California Water and Infrastructure Report For May 23, 2019

California Water and Infrastructure Report For May 23, 2019

http://www.californiadroughtupdate.org/20190523-California-Water-and-Infrastructure-Report.pdf?_t=1558713722

President Trump has announced that he wants to put America back on the Moon by 2024. You can hear Lyndon LaRouche, if you knew him, absolutely roaring with approval. This is the key flank. After all, what has been the central issue ever since Roosevelt’s death? Defeating the optimism which John F. Kennedy once again evoked in the American population. Any colonial regime must lower the expectations of populations both for themselves and their progeny which, being human, tend to be robust, tend to be excited by the frontiers of knowledge and exploration, tend to demand competent politicians and policies.”

A Note To Readers

The quote above is from our “Feature” this week on Project Artemis, the policy now underway to return to the Moon by 2024, with a man and a woman, to begin building a colony on the Moon as a jumping off base for the trip to Mars. Never has a President, nor has any government, put into motion a policy that will establish a permanent human settlement on another planetary body in our Solar System. Like the Apollo Program of fifty years ago, this is the mission that can evoke from especially the younger portion of our population the kind of optimism that made the landings on the Moon possible.

Wow!, you may say, but why has not the media reported on this? Well, I think most readers here know why, but then, that leads to our job– to create the direction that legitimate anger– that not enough Americans are expressing yet– can be focused on.

As President Kennedy launched the Apollo Project, he also undertook the funding, promoting, and building the most aggressive program of water infrastructure construction the nation had undertaken since the presidency of Franklin D. Roosevelt. There is no separation of science, space exploration and the building of the foundations in advanced infrastructure required by a modern economy. The Feature this week develops these ideas. Next week we will present the Water Infrastructure Projects of President John Kennedy.
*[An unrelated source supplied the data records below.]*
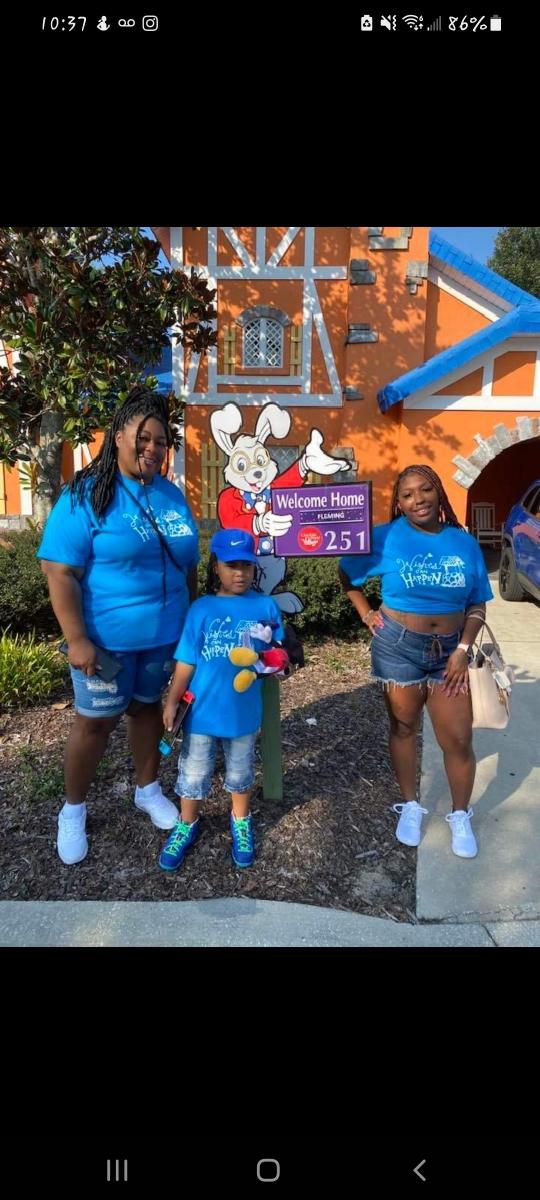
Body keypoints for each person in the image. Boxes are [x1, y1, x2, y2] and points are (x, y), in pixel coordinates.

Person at [37, 386, 199, 865]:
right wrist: (77, 640)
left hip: (164, 639)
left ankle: (146, 789)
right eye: (142, 438)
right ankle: (73, 810)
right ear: (118, 435)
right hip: (104, 643)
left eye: (161, 442)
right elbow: (59, 570)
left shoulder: (171, 495)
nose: (151, 449)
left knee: (148, 712)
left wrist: (189, 626)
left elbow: (188, 562)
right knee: (97, 723)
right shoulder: (87, 493)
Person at [339, 465, 494, 859]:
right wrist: (365, 612)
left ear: (439, 493)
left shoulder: (463, 542)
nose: (418, 499)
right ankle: (410, 805)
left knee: (458, 739)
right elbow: (347, 572)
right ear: (398, 502)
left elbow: (477, 603)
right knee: (403, 727)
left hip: (450, 656)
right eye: (407, 494)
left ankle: (460, 814)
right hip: (397, 647)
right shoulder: (385, 537)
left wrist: (462, 650)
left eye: (425, 489)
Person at [158, 527, 286, 872]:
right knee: (194, 772)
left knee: (241, 770)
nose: (239, 573)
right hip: (200, 712)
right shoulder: (201, 609)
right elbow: (187, 660)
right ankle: (187, 823)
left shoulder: (265, 606)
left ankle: (240, 820)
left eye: (245, 565)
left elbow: (278, 655)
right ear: (216, 566)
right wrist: (171, 701)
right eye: (231, 565)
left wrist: (274, 658)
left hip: (243, 713)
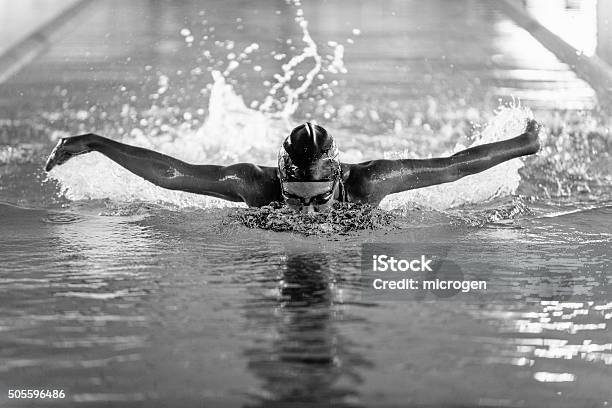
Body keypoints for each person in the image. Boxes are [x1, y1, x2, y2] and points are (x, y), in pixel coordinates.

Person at [44, 120, 541, 212]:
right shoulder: (254, 186)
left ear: (337, 177)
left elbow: (453, 167)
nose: (306, 212)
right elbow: (173, 175)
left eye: (319, 198)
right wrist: (93, 142)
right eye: (294, 197)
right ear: (280, 178)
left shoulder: (372, 182)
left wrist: (523, 143)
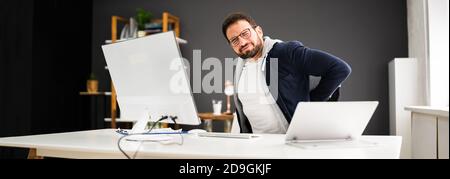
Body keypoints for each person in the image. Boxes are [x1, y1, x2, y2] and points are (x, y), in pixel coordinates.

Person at [222, 12, 352, 134]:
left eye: (245, 33)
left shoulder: (285, 52)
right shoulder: (241, 66)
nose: (242, 42)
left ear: (259, 31)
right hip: (257, 147)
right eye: (234, 40)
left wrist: (310, 105)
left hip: (289, 145)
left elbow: (339, 68)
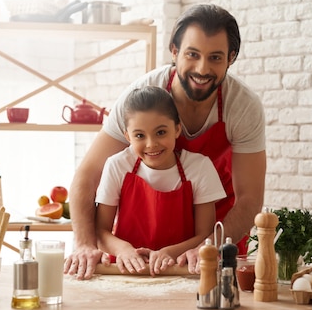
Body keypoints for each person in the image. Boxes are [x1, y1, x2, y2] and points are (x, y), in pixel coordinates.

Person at [65, 4, 266, 280]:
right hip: (136, 252)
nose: (202, 68)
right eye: (192, 54)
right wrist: (85, 244)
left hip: (214, 238)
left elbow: (250, 199)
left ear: (231, 58)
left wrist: (209, 246)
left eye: (215, 57)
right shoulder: (140, 98)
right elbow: (87, 176)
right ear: (174, 51)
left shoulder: (243, 107)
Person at [95, 85, 226, 277]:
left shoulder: (199, 167)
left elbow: (205, 235)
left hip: (180, 270)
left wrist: (169, 253)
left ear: (177, 129)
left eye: (161, 132)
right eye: (139, 135)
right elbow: (100, 231)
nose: (151, 144)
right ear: (127, 136)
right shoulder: (117, 165)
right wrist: (123, 250)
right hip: (127, 272)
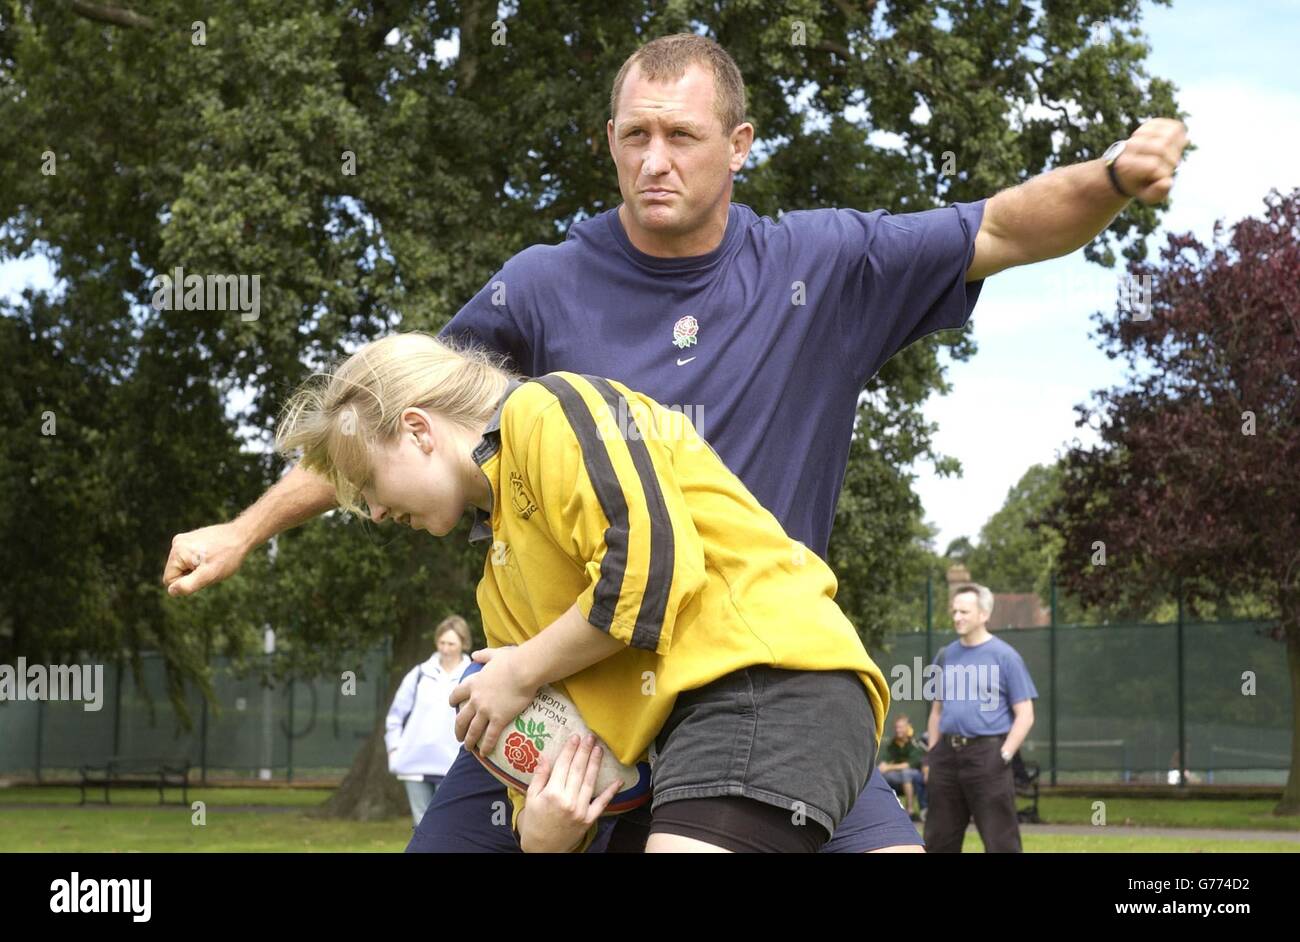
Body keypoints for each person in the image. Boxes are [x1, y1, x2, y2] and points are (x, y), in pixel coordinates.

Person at [162, 34, 1186, 854]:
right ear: (608, 138)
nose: (654, 159)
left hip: (754, 669)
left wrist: (1110, 173)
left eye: (683, 136)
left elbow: (999, 230)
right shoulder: (542, 285)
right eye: (633, 134)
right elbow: (378, 424)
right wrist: (249, 528)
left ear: (738, 144)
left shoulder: (822, 265)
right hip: (574, 675)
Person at [275, 333, 889, 853]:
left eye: (367, 483)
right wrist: (541, 834)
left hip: (767, 685)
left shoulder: (548, 408)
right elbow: (540, 742)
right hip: (672, 746)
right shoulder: (497, 578)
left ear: (416, 431)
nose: (376, 512)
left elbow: (650, 574)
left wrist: (517, 672)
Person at [923, 583, 1037, 852]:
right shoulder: (945, 655)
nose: (957, 617)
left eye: (964, 611)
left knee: (1001, 842)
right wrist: (932, 754)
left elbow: (1026, 715)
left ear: (984, 614)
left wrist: (1004, 755)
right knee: (938, 840)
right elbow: (937, 711)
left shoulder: (1006, 657)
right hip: (945, 758)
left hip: (988, 756)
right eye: (954, 611)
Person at [385, 615, 473, 827]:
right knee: (421, 828)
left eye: (451, 643)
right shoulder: (418, 674)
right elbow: (395, 716)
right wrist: (394, 750)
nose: (445, 648)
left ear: (463, 643)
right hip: (414, 765)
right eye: (442, 643)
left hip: (453, 765)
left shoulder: (473, 676)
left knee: (447, 827)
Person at [879, 716, 927, 820]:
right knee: (880, 775)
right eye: (896, 727)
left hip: (917, 776)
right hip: (898, 775)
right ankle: (885, 812)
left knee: (906, 773)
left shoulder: (915, 741)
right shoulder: (894, 743)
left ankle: (910, 810)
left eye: (900, 727)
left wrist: (888, 767)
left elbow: (908, 765)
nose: (898, 730)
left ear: (907, 727)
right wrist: (882, 767)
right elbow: (885, 760)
The Rest of this Week’s Report

We begin with a weather report, which includes in the first article a clear and coherent discussion of why the May rain and snow in California. Its the Jet Stream, or its El Nino, my friend. But it is also more than that.

While the California drought is gone, and also related to the Jet Stream shifting, Washington State is drifting deeper into drought each week.

Now too much rain and snow does have affects that are serious, especially in relation to agriculture. Several items provide that story.

But, as the report below under the title, “So, Why With All This Rain and Snow Is There Not a Full Allocation of Water to Farmers?,” makes clear, even with near record precipitation this year the Bureau of Reclamation is still unable to provide agriculture with the water in requires from the great Central Valley Project.

The headline, “Oroville Dam is fine, despite what the internet says,” adequately summarizes our Oroville Dam Update this week. The hysteria generated on Facebook about the dam and spillways does continue this week. Several items report on it.

It is now apparently against the law to even try to build more storage in California,” so begins a comment from Families Protecting the Valley, referring to the suit by the State of California against the Westlands Water District in an attempt to stop the raising of Shasta Dam. The “Friends” do have good polemics.

The final section of this week’s report is our Feature, which is summarized above. And the Feature ends with this item, which is too good to just leave it to the end of the report:

Green Entropy Invades Space

May 17, 2019 (EIRNS)–A study that was published on April 16 in the well-respected journal of the worldwide astronatics community,
Acta Astronuautica, calls for designating 85% of the Solar System as protected “wilderness,” to prevent mining on extraterrestrial bodies, reports Space.com. If steps are not taken soon, the authors intone, “On a timescale less than a millennium we could have super-exploitation of the entire Solar System out to its most distant edges. Then we are done.”


The paper warns that if the growth of the space economy is anything like the Industrial Revolution, the Solar System could end up a “dried up wasteland in as little as 500 years”! Resources will be depleted, especially metals, and water. “Limits to growth” for space. If the exploitation of resources on other
worlds is limited now, we might avoid a “crisis of potentially catastrophic proportions.”